Submitted by on February 15, 2010 – 6:37 pmNo Comment

Few traits scream “identity crisis” more than using multiple monikers for your art. Stanley Brinks, Herman Dune, Andre Dune, John Andreas. One of these might be his real name, it’s hard to tell. Born in France to Swedish and Moroccan parents, based in Berlin and sometimes New York, he is a (psychologically and physically) dislocated singer-songwriter in the Mark Everett mould, with similar quantities of facial hair.

Having listened to the album three times now, I’m still not sure quite what to think. There’s some good stuff here, but it doesn’t quite hang together. Listening to this record is like biting into an apple pie that looks inviting but tastes disappointing. The cook started with great ingredients – fine flour (solid songwriting), fresh green apples (juicy ideas), some butter (fat basslines), just the right amount of salt (bitterness) and some sugar sprinkled on top (sweet guitar solos).

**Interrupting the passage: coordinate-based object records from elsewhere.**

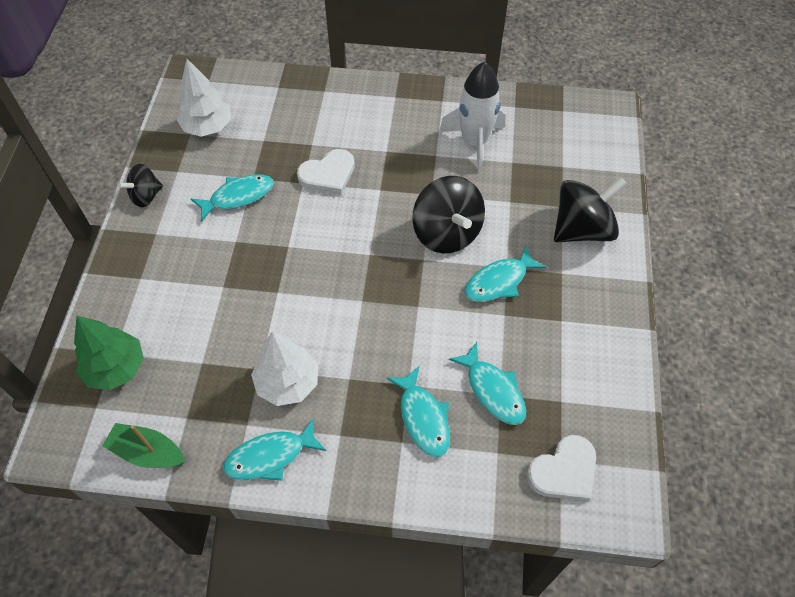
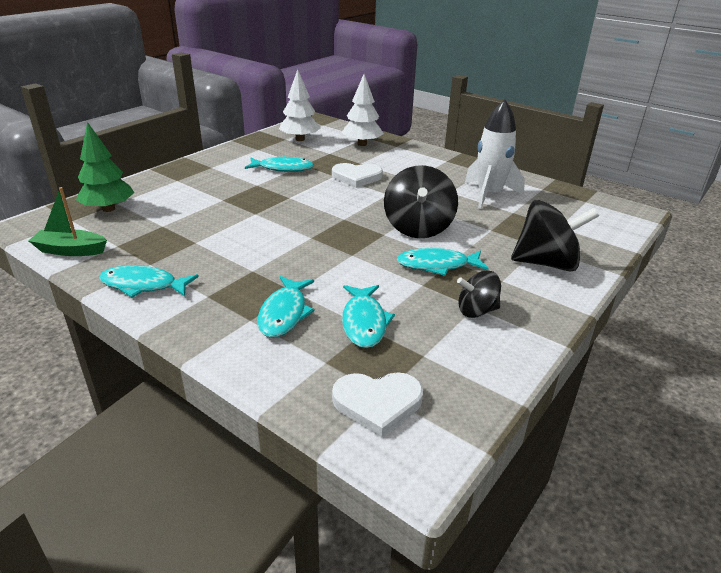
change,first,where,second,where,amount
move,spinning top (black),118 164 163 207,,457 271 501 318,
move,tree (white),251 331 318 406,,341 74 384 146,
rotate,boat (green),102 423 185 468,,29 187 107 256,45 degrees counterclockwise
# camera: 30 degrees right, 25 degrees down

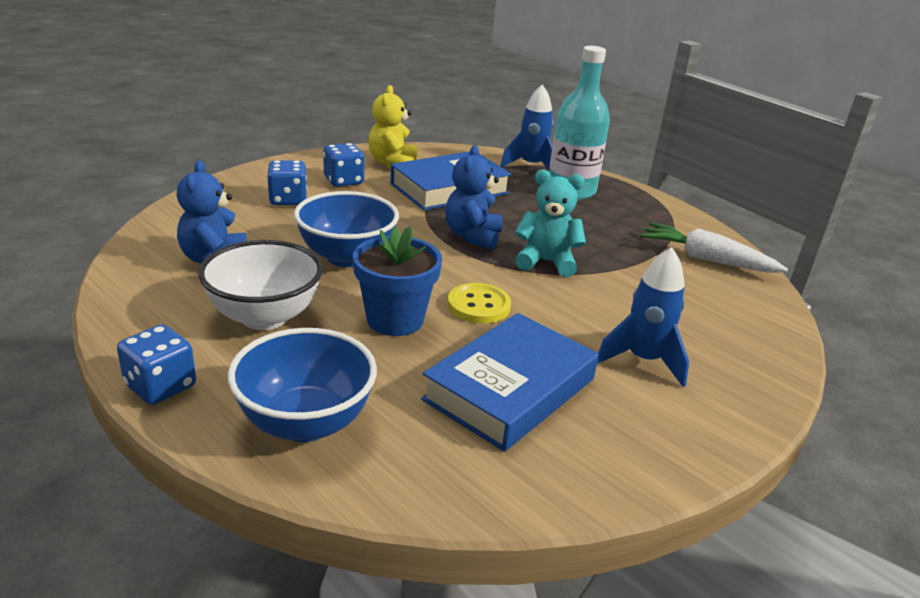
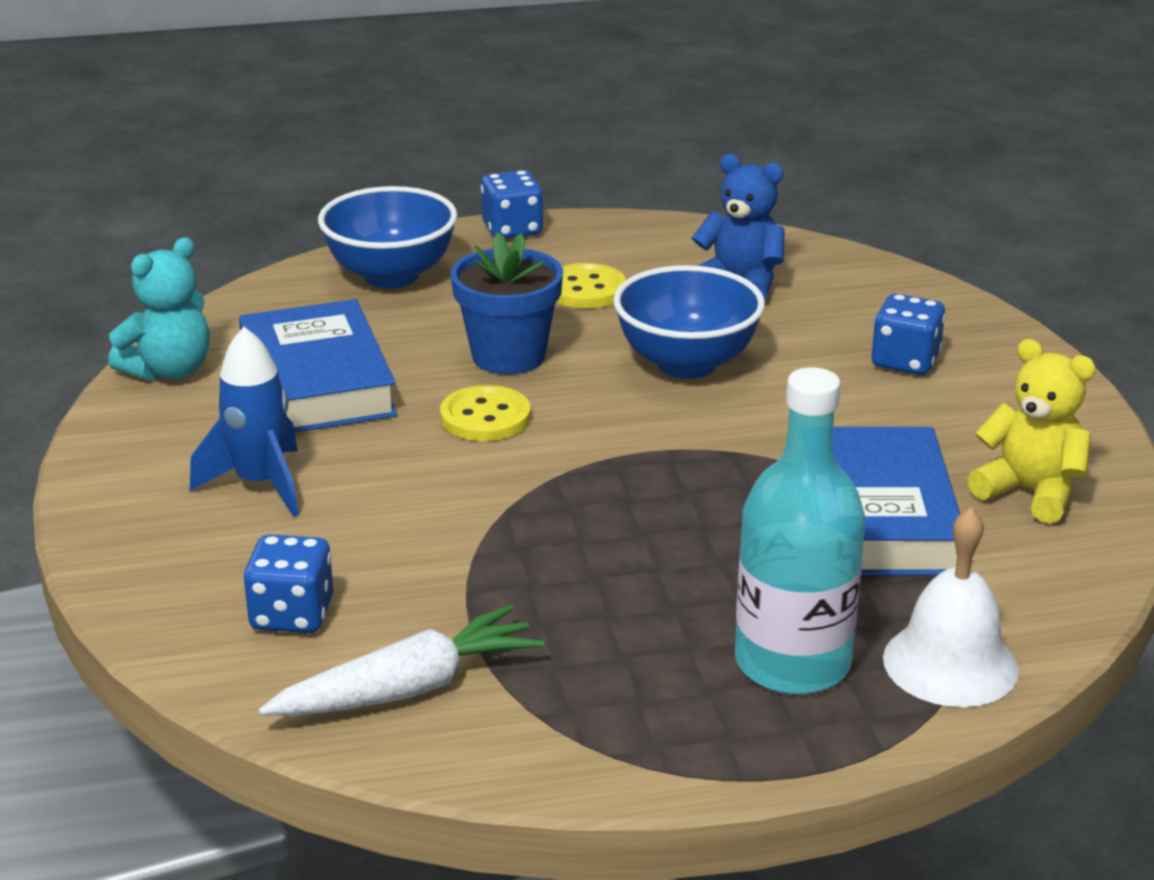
change,first,where,second,where,amount
delete,teddy bear (blue),445 145 503 250,,,
move,dice (blue),323 143 364 187,,243 534 333 633,
move,teddy bear (turquoise),515 170 586 277,,108 237 210 381,
replace,bowl (white),198 240 323 330,button (yellow),556 263 626 308,
replace,rocket (blue),500 84 554 170,bell (white),883 508 1019 707,
# camera: 125 degrees right, 0 degrees up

But when the pie came out of the oven, it had crumbled to pieces, burned round the edges and the ingredients had separated in the heat. All the right elements went in to the mix, but it didn’t come out as a cohesive whole.
Brinks is at his best delivering melodic, Neil Young-style lilting country (End of the World, or 39 Winks) or spinning humorous lyrics about Martians around cute Belle & Sebastian riffage (Why The Martians Are Gone). As with most singer-songwriters, he’s at his worst when he sinks into self-indulgence – the out-of-tune vocals on dirge All The Love That Was Left would be fine sung round a campfire with friends on a hazy Summer evening, but just sound unimpressive here.

There are deft touches here and there, with many of the lyrics sounding more like poetry than musical accompaniment. Take Keep Your Head High: “I’ve been good and I’ve been brave / but don’t write that on my grave / It’ll just sound like a lie”. Walking the right side of the boundary between self-deprecation and victimisation, Brinks excels with concise, clever wordplay.

Ultimately this album can’t quite decide what it is; perhaps then it’s the perfect mirror of its creator. Worth a taste, but I’m not quite tempted to go back for seconds.